Billie Holiday
Billie Holiday was born on April 7, 1915, in a United States whose jazz and blues traditions would come to define the contours of her life's work. The historical record places her birth in both Philadelphia and Baltimore — two cities whose distinct African American cultural worlds shaped the early twentieth century in which she came of age. A citizen of a country she would navigate on her own terms, Holiday worked primarily in English, moving through musical spaces where jazz, swing, vocal jazz, and blues converged.
Over the course of her career, Holiday established herself as a singer, songwriter, composer, musician, and bandleader, demonstrating a range of creative roles that extended well beyond performance alone. She also worked as an actor and, notably, as an author and autobiographer, bringing her own voice to bear on the written record of her life. Among her compositions, "God Bless the Child" stands as a documented work associated with her name. Her contributions to music were formally recognized through the Grammy Lifetime Achievement Award, induction into the Grammy Hall of Fame, a star on the Hollywood Walk of Fame, and induction into the Rock and Roll Hall of Fame — a breadth of institutional acknowledgment that crossed genre lines.
Holiday died on July 17, 1959, at Metropolitan Hospital Center in New York City. She was forty-four years old. The city that received her at her death was also, in many respects, the city most closely associated with the professional world she had inhabited — a fitting, if somber, geographic anchor for the close of a life spent largely in American music.
Quotes by Billie Holiday
Billie Holiday's insights on:

I don't think I missed a single picture Billie Dove ever made. I was crazy for her. I tried to do my hair like her, and eventually, I borrowed her name.

Imagine if the government chased sick people with diabetes, put a tax on insulin and drove it into the black market, told doctors they couldn’t treat them, and then caught them, prosecuted them for not paying their taxes, and then sent them to jail. If we did that, everyone would know we were crazy. Yet we do practically the same thing every day in the week to sick people hooked on drugs. The jails are full and the problem is getting worse every day. p153.

I guess I’m not the only one who heard their first good jazz in a whorehouse. But I never tried to make anything of it. If I’d heard Louis and Bessie at a Girl Scout jamboree, I’d have loved it just the same.

If you find a tune and it’s got something to do with you, you don’t have to evolve anything.
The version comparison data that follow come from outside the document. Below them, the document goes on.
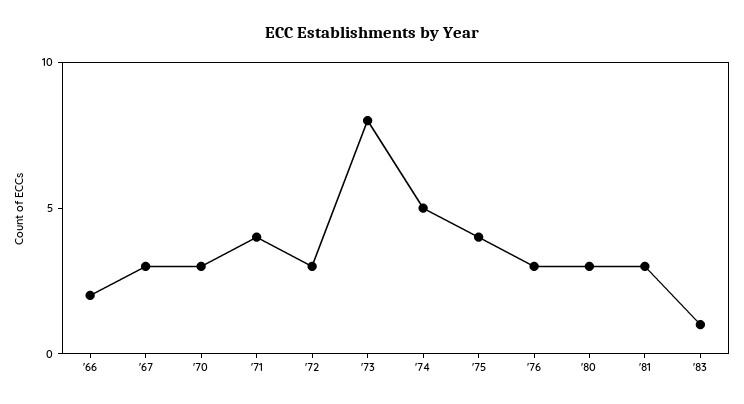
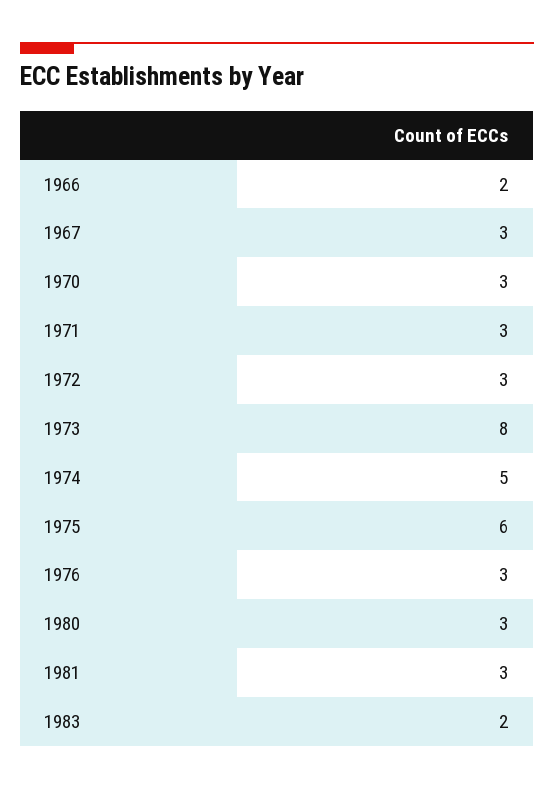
'71: 4 -> 3
'75: 4 -> 6
'83: 1 -> 2

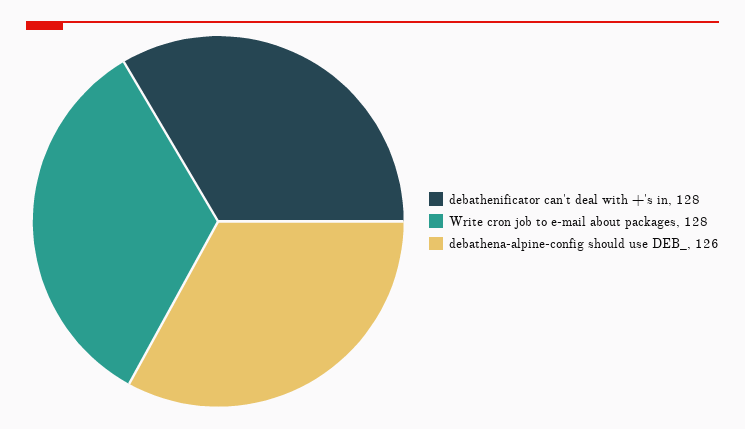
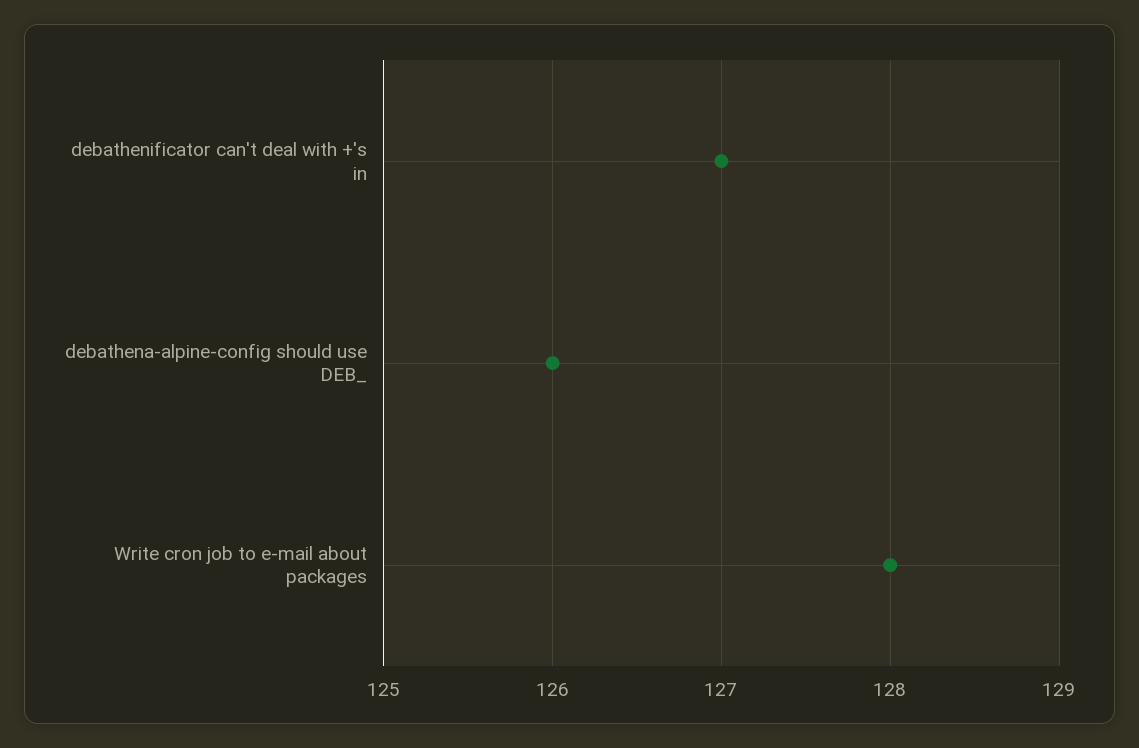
debathenificator can't deal with +'s in: 128 -> 127

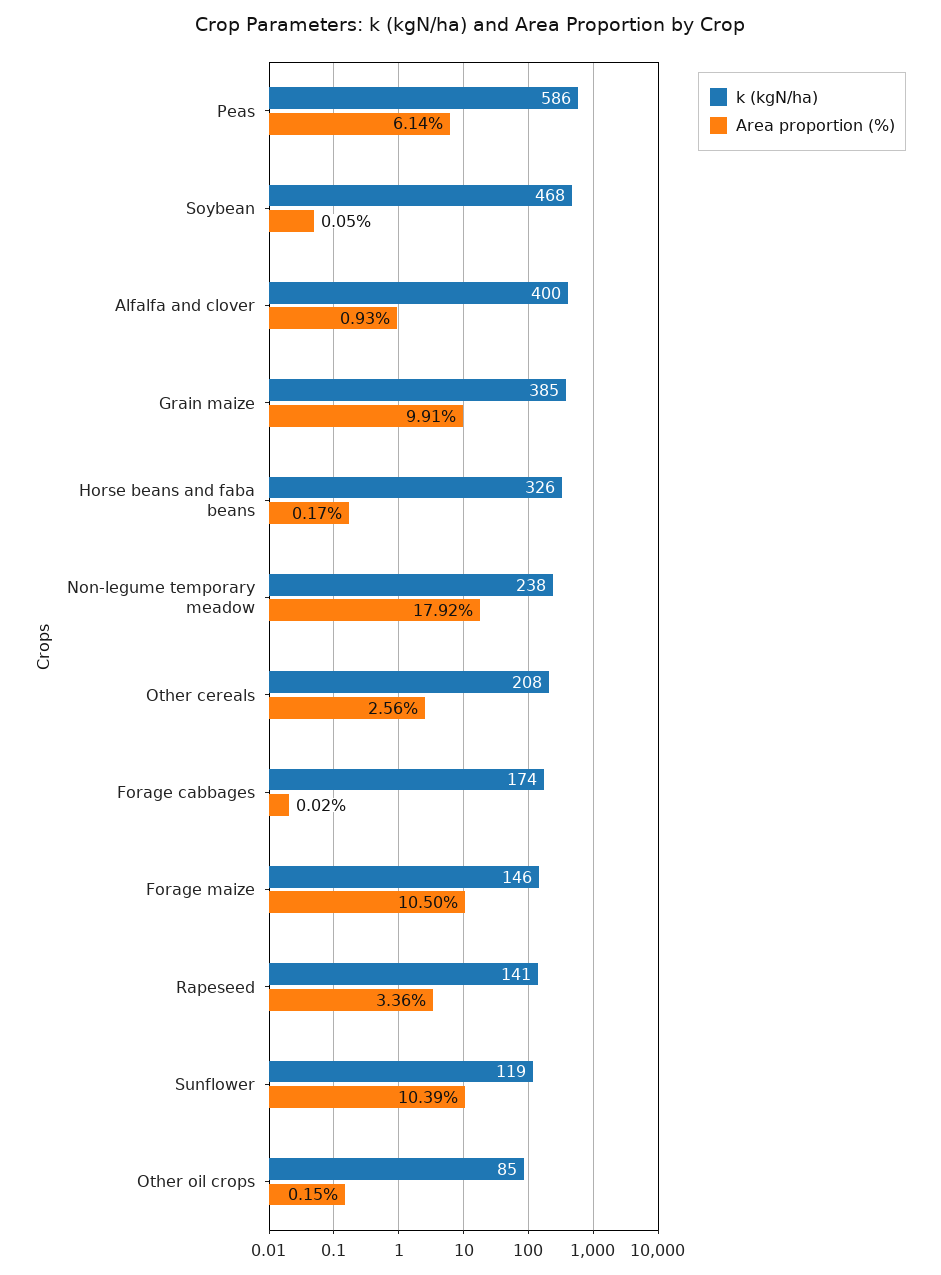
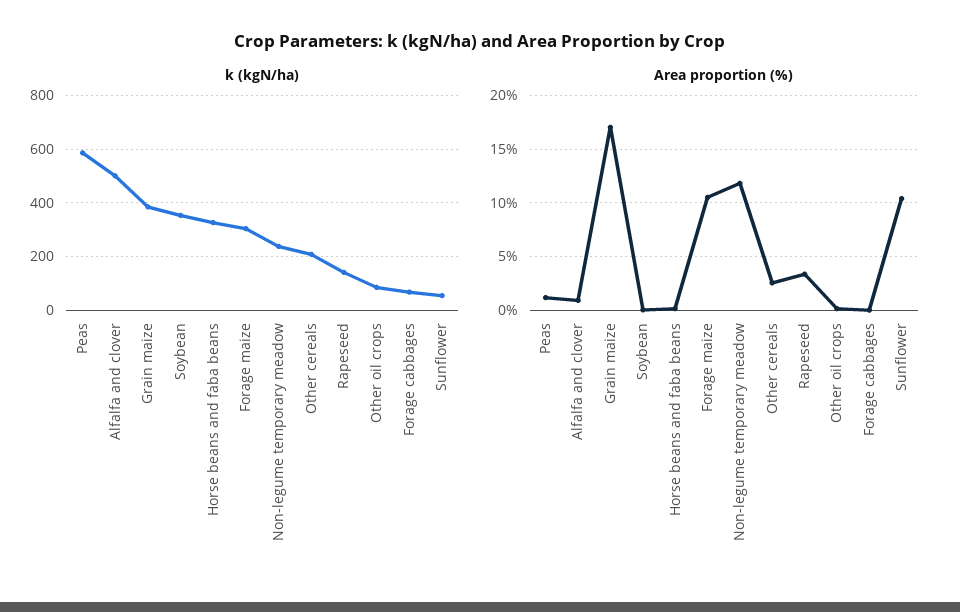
Area proportion (%), Peas: 6.14 -> 1
k (kgN/ha), Soybean: 468 -> 350
k (kgN/ha), Alfalfa and clover: 400 -> 500
Area proportion (%), Grain maize: 9.91 -> 17
Area proportion (%), Non-legume temporary meadow: 17.92 -> 12
k (kgN/ha), Forage cabbages: 174 -> 75
k (kgN/ha), Forage maize: 146 -> 300
k (kgN/ha), Sunflower: 119 -> 50

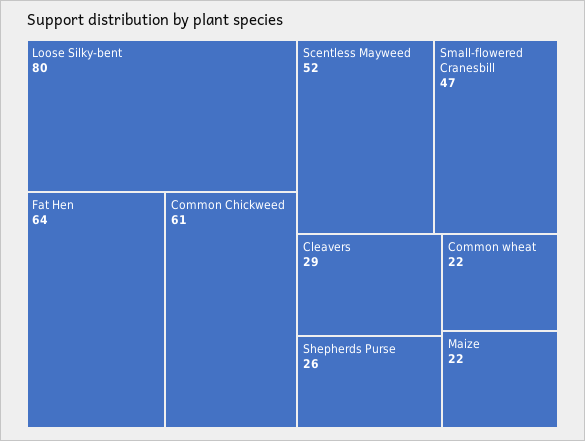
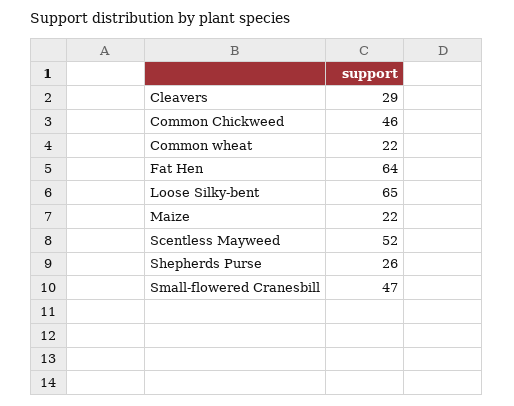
Loose Silky-bent: 80 -> 65
Common Chickweed: 61 -> 46

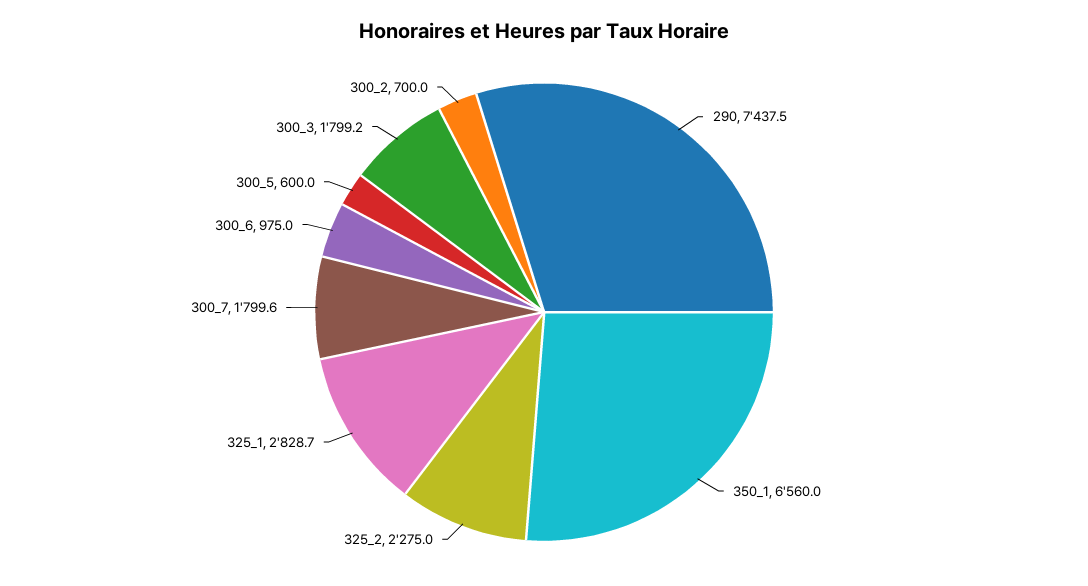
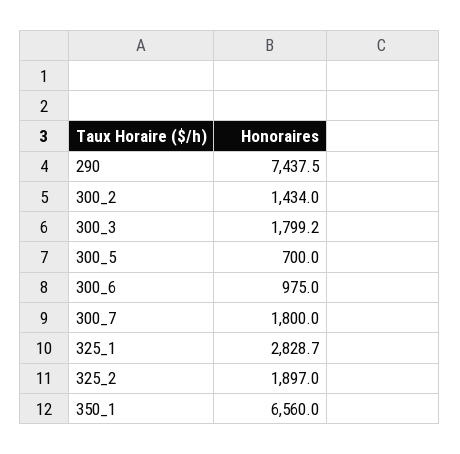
325_2: 2275 -> 1897
300_7: 1799.6 -> 1800
300_5: 600 -> 700
300_2: 700 -> 1434

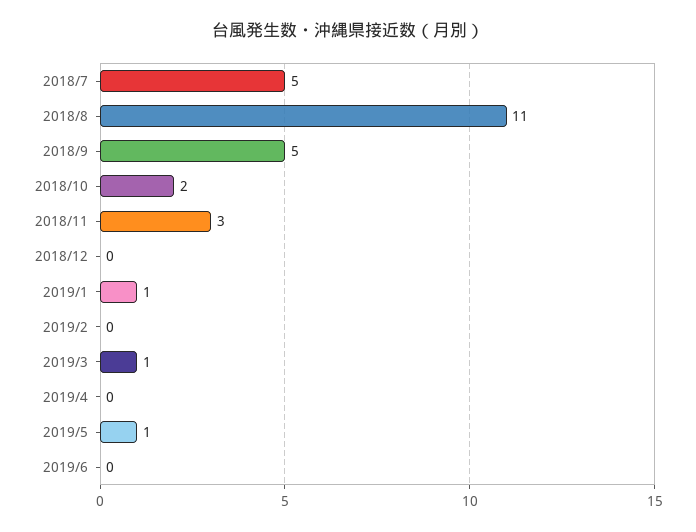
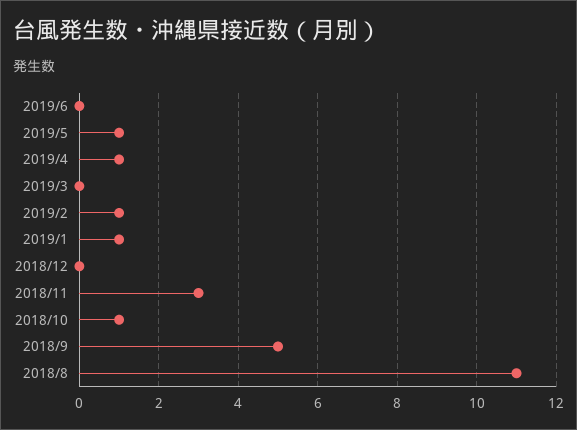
2018/7: 5 -> none
2018/10: 2 -> 1
2019/2: 0 -> 1
2019/3: 1 -> 0
2019/4: 0 -> 1

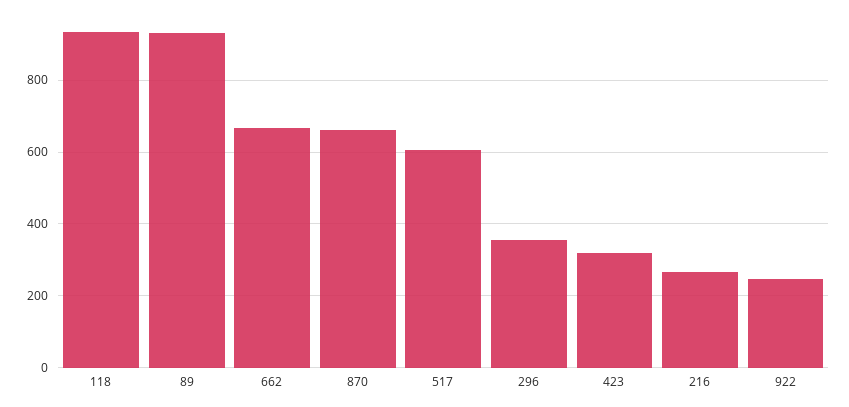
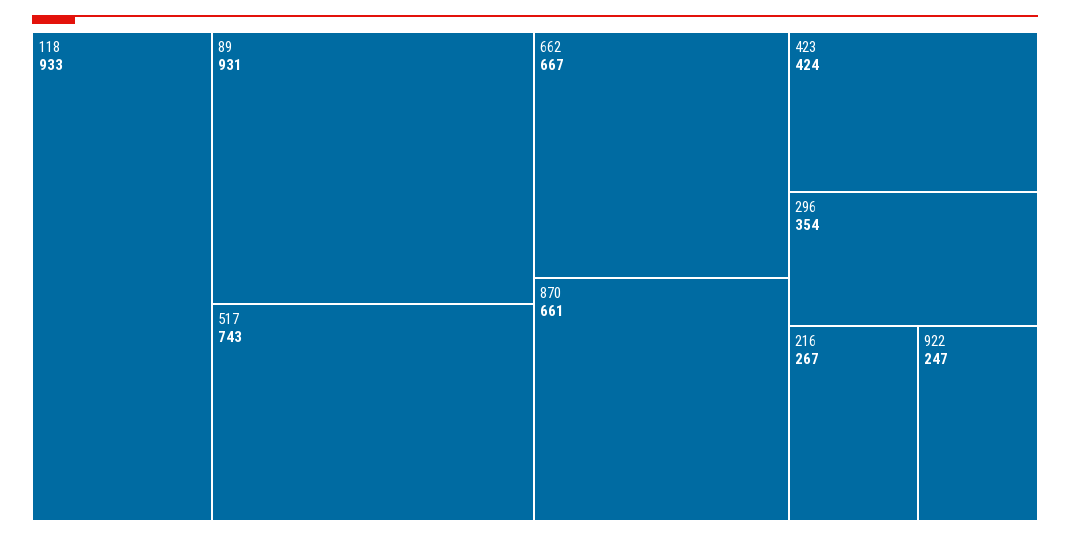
517: 600 -> 743
423: 320 -> 424

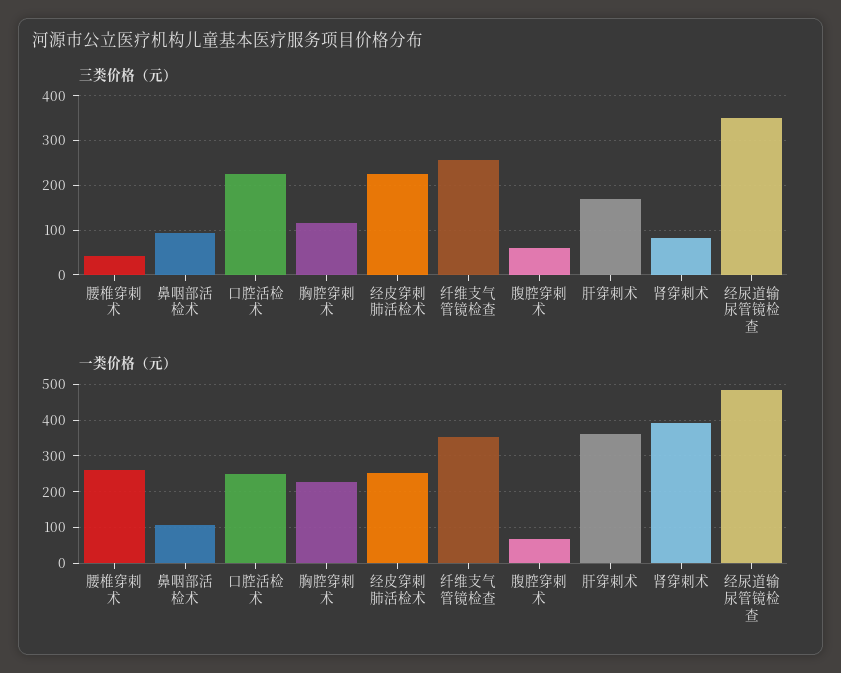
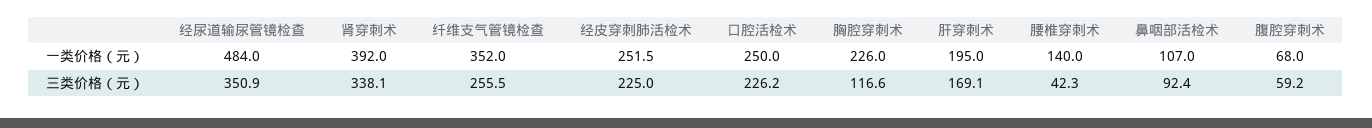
三类价格（元）, 肾穿刺术: 80 -> 338.1
一类价格（元）, 腰椎穿刺术: 260 -> 140
一类价格（元）, 肝穿刺术: 360 -> 195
You just feel it, and when you sing it other people can feel something too.

You’ve got to have something to eat and a little love in your life before you can hold still for any damn body’s sermon on how to behave.

You can get in just as much trouble by being dumb and innocent as you can by breaking the law.

In this country kings or dukes don’t amount to nothing. The greatest man around then was Franklin D. Roosevelt, and he was the President; so I started calling Lester the President. It got shortened to Pres.

Singing songs like ‘The Man I Love’ or ‘Porgy’ is no more work than sitting down and eating Chinese roast duck, and I love roast duck.

There’s no damn business like show business – you have to smile to keep from throwing up.